Its core group is anticipating a formal response from the grand old party
Buoyed by the cracks within the United Progressive Alliance on the Presidential election, the Bharatiya Janata Party has decided to play the wait-and-watch game before it firms up its strategy.
The ‘core group' of the BJP, which met here on the heels of the googly delivered by the Mulayam Singh-Mamata Banerjee duo, considered the latest developments in the Presidential election and decided to wait for a formal response from the Congress.
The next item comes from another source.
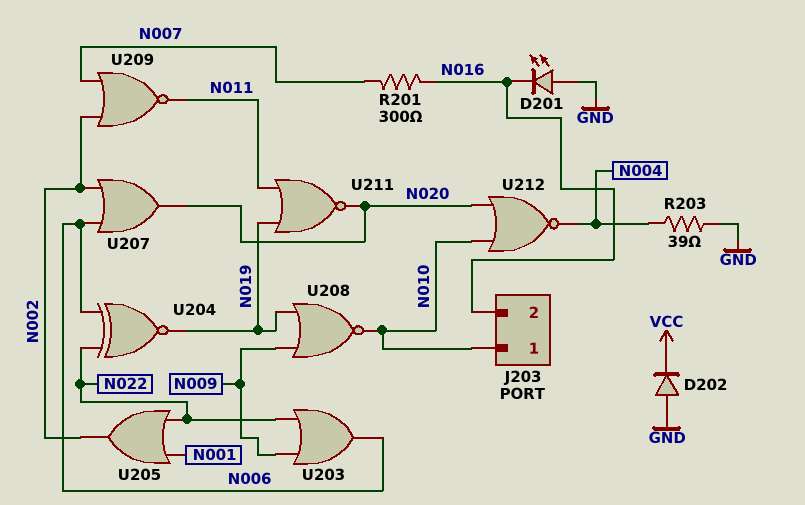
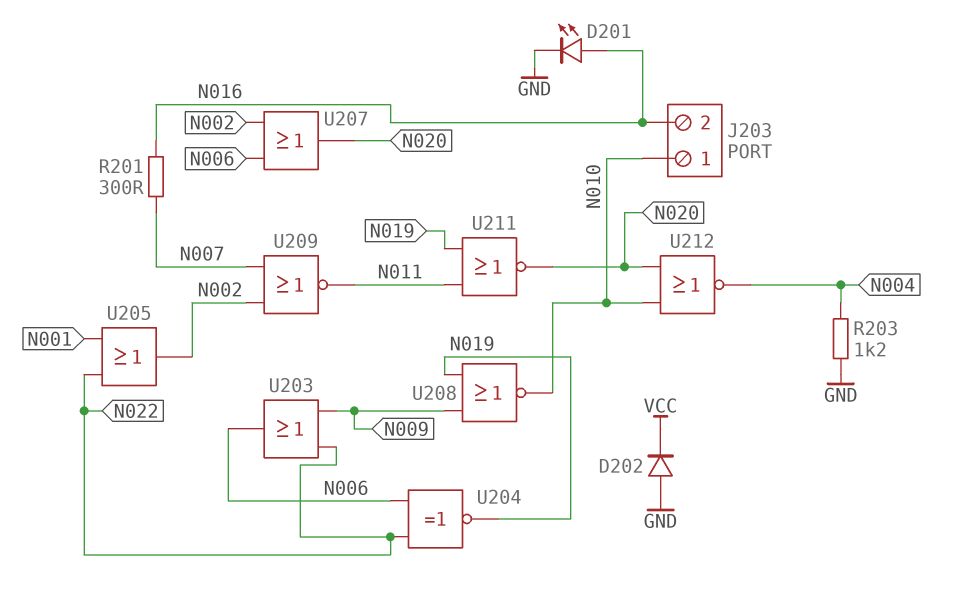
D201: LED (A GND, K N016) -> LED (A N016, K GND)
R203: 39 (GND, N004) -> 1.2k (GND, N004)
Emerging from the meeting, general secretary Ananth Kumar told journalists: “Two allies of the UPA — Trinamool Congress and the Samajwadi Party, which is supporting the grouping from outside — have rejected the two names proposed by the Congress and come up with three alternative names. The BJP believes the Congress should respond.”
NDA to meet
Mr. Kumar said a meeting of the National Democratic Alliance would be held to finalise its strategy on the Presidential and Vice-Presidential elections, but only after the Congress took a final view.
Notwithstanding its articulated position, the BJP has reasons to be smug over the apparent division within the UPA. There was a perception in the BJP-led NDA that the grouping allowed the UPA to gain the upper hand in the run-up to the Presidential election.
With the new twist, the NDA is back in the game even if it has to play second fiddle to other parties. Significantly, senior BJP leader Jaswant Singh called on Mulayam Singh on Tuesday amid speculation that he had sought the SP supremo's backing for his Vice-Presidential candidature.
Of the three names floated by the SP chief and the West Bengal Chief Minister — Somnath Chatterjee, A.P.J. Abdul Kalam and Manmohan Singh — the BJP is more than happy to back the candidature of the former President.
Leader of the Opposition in the Lok Sabha Sushma Swaraj actually went on record, towards the end of the budget session in the third week of May, that the BJP would back the candidature of Mr. Kalam if the SP mooted the proposal. But the talk of Mr. Kalam as a candidate went cold after the SP then ruled out the possibility. Of the other two names mooted by Mr. Yadav and Ms. Banerjee, the BJP would not support the candidature of either the Prime Minister or the former Lok Sabha Speaker.
While the BJP would have no reservations about the choice of Mr. Kalam, it has to keep in the mind the sensitivities of the All India Anna Dravida Munnetra Kazhagam and the Biju Janata Dal that have sponsored the candidature of another former Lok Sabha Speaker, P.A. Sangma. The BJP would not like to go against the wishes of any potential ally before the 2014 general election.
Prior to the latest developments, there was division within the NDA on the Presidential election. While a section was in favour of fielding its own candidate, another was of the view that the NDA should consider a quid pro quo with the UPA. It would entail the NDA supporting the UPA Presidential candidate and the UPA backing its nominee for Vice-President.
Playing it safe
The BJP has been extremely cautious on the issue after the remarks made by Ms. Swaraj on April 30 — that it would not support the candidature of Pranab Mukherjee, as he was a Congress leader, and Vice-President Hamid Ansari, as he lacked ‘stature' for the post — were resented by several parties in the NDA.
There have been suggestions that senior Akali Dal Leader Parkash Singh Badal has been sounded as a possible Vice-Presidential candidate by some quarters in the UPA. Mr. Badal will have a chance only if the NDA agrees to back the candidate of the UPA in a quid pro quo.